In the Zulip web app, the data returned by the register API is available via the page_params parameter.

Messages

One exception to the protocol described in the last section is the actual messages. Because Zulip clients usually fetch them in a separate AJAX call after the rest of the site is loaded, we don’t need them to be included in the initial state data. To handle those correctly, clients are responsible for discarding events related to messages that the client has not yet fetched.

Additionally, see the main documentation on sending messages.

Schema changes

When changing the format of events sent into Tornado, it’s important to make sure we handle backwards-compatibility properly.

If we’re adding a new event type or new fields to an existing event type, we just need to carefully document the changes in the API documentation, being careful to bump API_FEATURE_LEVEL and include a **Changes** entry in the updated GET /events API documentation. It’s also a good idea to and open issues with the mobile and terminal projects to notify them.
If we’re making changes that could confuse existing client app logic that parses events (e.g., changing the type/meaning of an existing field, or removing a field), we need to be very careful, since Zulip supports old clients connecting to a modern server.
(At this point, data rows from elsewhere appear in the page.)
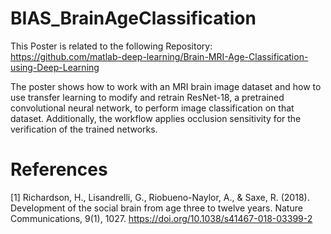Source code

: # BIAS_BrainAgeClassification
This Poster is related to the following Repository: https://github.com/matlab-deep-learning/Brain-MRI-Age-Classification-using-Deep-Learning

The poster shows how to work with an MRI brain image dataset and how to use transfer learning to modify and retrain ResNet-18, a pretrained convolutional neural network, to perform image classification on that dataset. Additionally, the workflow applies occlusion sensitivity for the verification of the trained networks.

# References
[1] Richardson, H., Lisandrelli, G., Riobueno-Naylor, A., & Saxe, R. (2018). Development of the social brain from age three to twelve years. Nature Communications, 9(1), 1027. https://doi.org/10.1038/s41467-018-03399-2

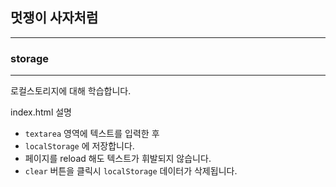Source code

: ## 멋쟁이 사자처럼

---

### storage

---

로컬스토리지에 대해 학습합니다.

index.html 설명

- `textarea` 영역에 텍스트를 입력한 후
- `localStorage` 에 저장합니다.
- 페이지를 reload 해도 텍스트가 휘발되지 않습니다.
- `clear` 버튼을 클릭시 `localStorage` 데이터가 삭제됩니다.
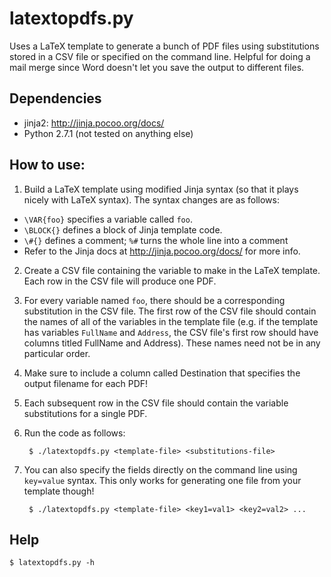 latextopdfs.py
===

Uses a LaTeX template to generate a bunch of PDF files using substitutions
stored in a CSV file or specified on the command line. Helpful for doing a mail
merge since Word doesn't let you save the output to different files.

## Dependencies
- jinja2: http://jinja.pocoo.org/docs/ 
- Python 2.7.1 (not tested on anything else)

## How to use:

1. Build a LaTeX template using modified Jinja syntax (so that it
plays nicely with LaTeX syntax). The syntax changes are as follows:

* `\VAR{foo}` specifies a variable called `foo`.
* `\BLOCK{}` defines a block of Jinja template code.
* `\#{}` defines a comment; `%#` turns the whole line into a comment
* Refer to the Jinja docs at http://jinja.pocoo.org/docs/ for more info.

2. Create a CSV file containing the variable to make in the LaTeX template.
Each row in the CSV file will produce one PDF.

3. For every variable named `foo`, there should be a corresponding substitution
in the CSV file. The first row of the CSV file should contain the names of all
of the variables in the template file (e.g. if the template has variables
`FullName` and `Address`, the CSV file's first row should have columns titled
FullName and Address). These names need not be in any particular order.

4. Make sure to include a column called Destination that specifies the output
filename for each PDF!

5. Each subsequent row in the CSV file should contain the variable
substitutions for a single PDF.

6. Run the code as follows:

		$ ./latextopdfs.py <template-file> <substitutions-file>

7. You can also specify the fields directly on the command line using
`key=value` syntax. This only works for generating one file from your template
though!

		$ ./latextopdfs.py <template-file> <key1=val1> <key2=val2> ...

## Help

	$ latextopdfs.py -h
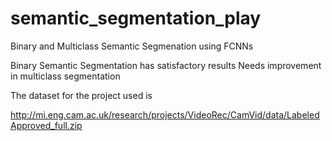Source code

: # semantic_segmentation_play
Binary and Multiclass Semantic Segmenation using FCNNs

Binary Semantic Segmentation has satisfactory results
Needs improvement in multiclass segmentation

The dataset for the project used is

http://mi.eng.cam.ac.uk/research/projects/VideoRec/CamVid/data/LabeledApproved_full.zip
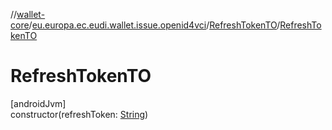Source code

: //[wallet-core](../../../index.md)/[eu.europa.ec.eudi.wallet.issue.openid4vci](../index.md)/[RefreshTokenTO](index.md)/[RefreshTokenTO](-refresh-token-t-o.md)

# RefreshTokenTO

[androidJvm]\
constructor(refreshToken: [String](https://kotlinlang.org/api/latest/jvm/stdlib/kotlin-stdlib/kotlin/-string/index.html))
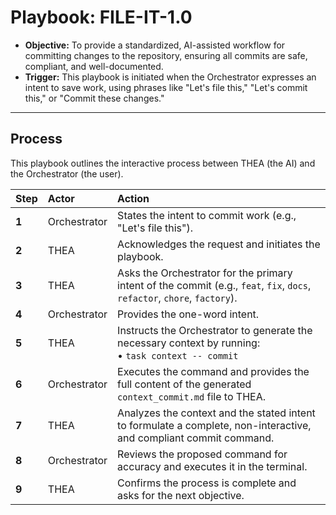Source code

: # Playbook: FILE-IT-1.0

- **Objective:** To provide a standardized, AI-assisted workflow for committing changes to the repository, ensuring all commits are safe, compliant, and well-documented.
- **Trigger:** This playbook is initiated when the Orchestrator expresses an intent to save work, using phrases like "Let's file this," "Let's commit this," or "Commit these changes."

---

## Process

This playbook outlines the interactive process between THEA (the AI) and the Orchestrator (the user).

| Step | Actor | Action |
| :--- | :--- | :--- |
| **1** | Orchestrator | States the intent to commit work (e.g., "Let's file this"). |
| **2** | THEA | Acknowledges the request and initiates the  playbook. |
| **3** | THEA | Asks the Orchestrator for the primary intent of the commit (e.g., `feat`, `fix`, `docs`, `refactor`, `chore`, `factory`). |
| **4** | Orchestrator | Provides the one-word intent. |
| **5** | THEA | Instructs the Orchestrator to generate the necessary context by running: <br> • `task context -- commit` |
| **6** | Orchestrator | Executes the command and provides the full content of the generated `context_commit.md` file to THEA. |
| **7** | THEA | Analyzes the context and the stated intent to formulate a complete, non-interactive, and compliant commit command. |
| **8** | Orchestrator | Reviews the proposed command for accuracy and executes it in the terminal. |
| **9** | THEA | Confirms the process is complete and asks for the next objective. |

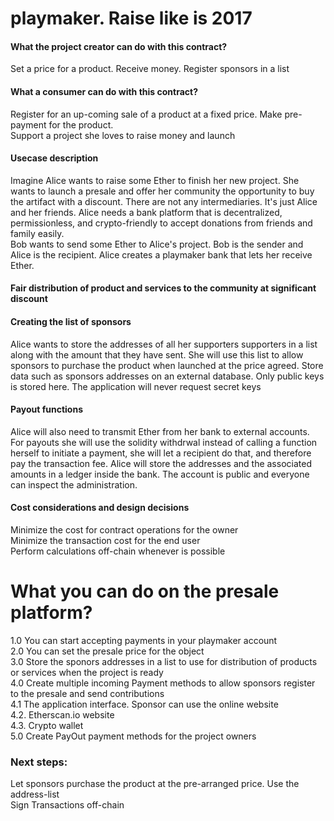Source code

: # playmaker. Raise like is 2017
#### What the project creator can do with this contract? </br>
Set a price for a product. Receive money. Register sponsors in a list</br>
#### What a consumer can do with this contract? </br>
Register for an up-coming sale of a product at a fixed price. Make pre-payment for the product.</br>
Support a project she loves to raise money and launch</br>
#### Usecase description
Imagine Alice wants to raise some Ether to finish her new project. She wants to launch a presale and offer her community the opportunity to buy the artifact with a discount. There are not any intermediaries. It's just Alice and her friends.
Alice needs a bank platform that is decentralized, permissionless, and crypto-friendly to accept donations from friends and family easily.</br>
Bob wants to send some Ether to Alice's project. Bob is the sender and Alice is the recipient. Alice creates a playmaker bank that lets her receive Ether.</br>

#### Fair distribution of product and services to the community at significant discount

#### Creating the list of sponsors
Alice wants to store the addresses of all her supporters supporters in a list along with the amount that they have sent. She will use this list to allow sponsors to purchase the product when launched at the price agreed. Store data such as sponsors addresses on an external database. Only public keys is stored here. The application will never request secret keys</br>

#### Payout functions
Alice will also need to transmit Ether from her bank to external accounts.</br> 
For payouts she will use the solidity withdrwal instead of calling a function herself to initiate a payment, she will let a recipient do that, and therefore pay the transaction fee. Alice will store the addresses and the associated amounts in a ledger inside the bank. The account is public and everyone can inspect the administration. </br>

#### Cost considerations and design decisions

Minimize the cost for contract operations for the owner</br>
Minimize the transaction cost for the end user</br>
Perform calculations off-chain whenever is possible</br>

# What you can do on the presale platform?
1.0 You can start accepting payments in your playmaker account</br>
2.0 You can set the presale price for the object </br>
3.0 Store the sponors addresses in a list to use for distribution of products or services when the project is ready</br>
4.0 Create multiple incoming Payment methods to allow sponsors register to the presale and send contributions</br>
4.1 The application interface. Sponsor can use the online website </br>
4.2. Etherscan.io website</br>
4.3. Crypto wallet</br>
5.0 Create PayOut payment methods for the project owners

### Next steps: 
Let sponsors purchase the product at the pre-arranged price. Use the address-list</br>
Sign Transactions off-chain</br>


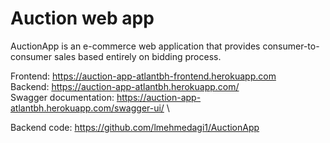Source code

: Auction web app
============
AuctionApp is an e-commerce web application that provides consumer-to-consumer sales based entirely on bidding process. 

Frontend: https://auction-app-atlantbh-frontend.herokuapp.com \
Backend: https://auction-app-atlantbh.herokuapp.com/ \
Swagger documentation: https://auction-app-atlantbh.herokuapp.com/swagger-ui/ \

Backend code: https://github.com/lmehmedagi1/AuctionApp

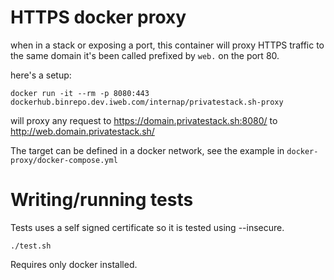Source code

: HTTPS docker proxy
==================

when in a stack or exposing a port, this container will proxy HTTPS traffic to the same domain it's been called prefixed
by `web.` on the port 80.

here's a setup:

`docker run -it --rm -p 8080:443 dockerhub.binrepo.dev.iweb.com/internap/privatestack.sh-proxy`

will proxy any request to https://domain.privatestack.sh:8080/ to http://web.domain.privatestack.sh/

The target can be defined in a docker network, see the example in `docker-proxy/docker-compose.yml`


# Writing/running tests

Tests uses a self signed certificate so it is tested using --insecure.

`
./test.sh
`

Requires only docker installed.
See our release lifecycle documentation for more details on the policy. Our technical solution is to add a client_capabilities flag for the new format and have the code continue sending data in the old format for clients that don’t declare support for the new capability. bulk_message_deletion is a good example to crib from. (A few years later, we’ll make the client capability required and remove support for not having it).
For most event types, Tornado just passes the event through transparently, and event_queue.py requires no changes.
However, when changing the format of data used by Tornado code, like renaming the presence_idle_user_ids field in message events, we need to be careful, because pre-upgrade events may be present in Tornado’s queue when we upgrade Tornado. So it’s essential to write logic in event_queue.py to translate the old format into the new format, or Tornado may crash when upgrading past the relevant commit. We attempt to contain that sort of logic in the from_dict function (which is used for changing event queue formats) and client_capabilities conditionals (e.g., in process_deletion_event). Compatibility code not related to a client_capabilities entry should be marked with a # TODO/compatibility: ... comment noting when it can be safely deleted; we grep for these comments entries during major releases.
Schema changes are a sensitive operation, and like with database schema changes, it’s critical to do thoughtful manual testing. E.g., run the mobile app against your test server and verify it handles the new event properly, or arrange for your new Tornado code to actually process a pre-upgrade event and verify via the browser console what came out.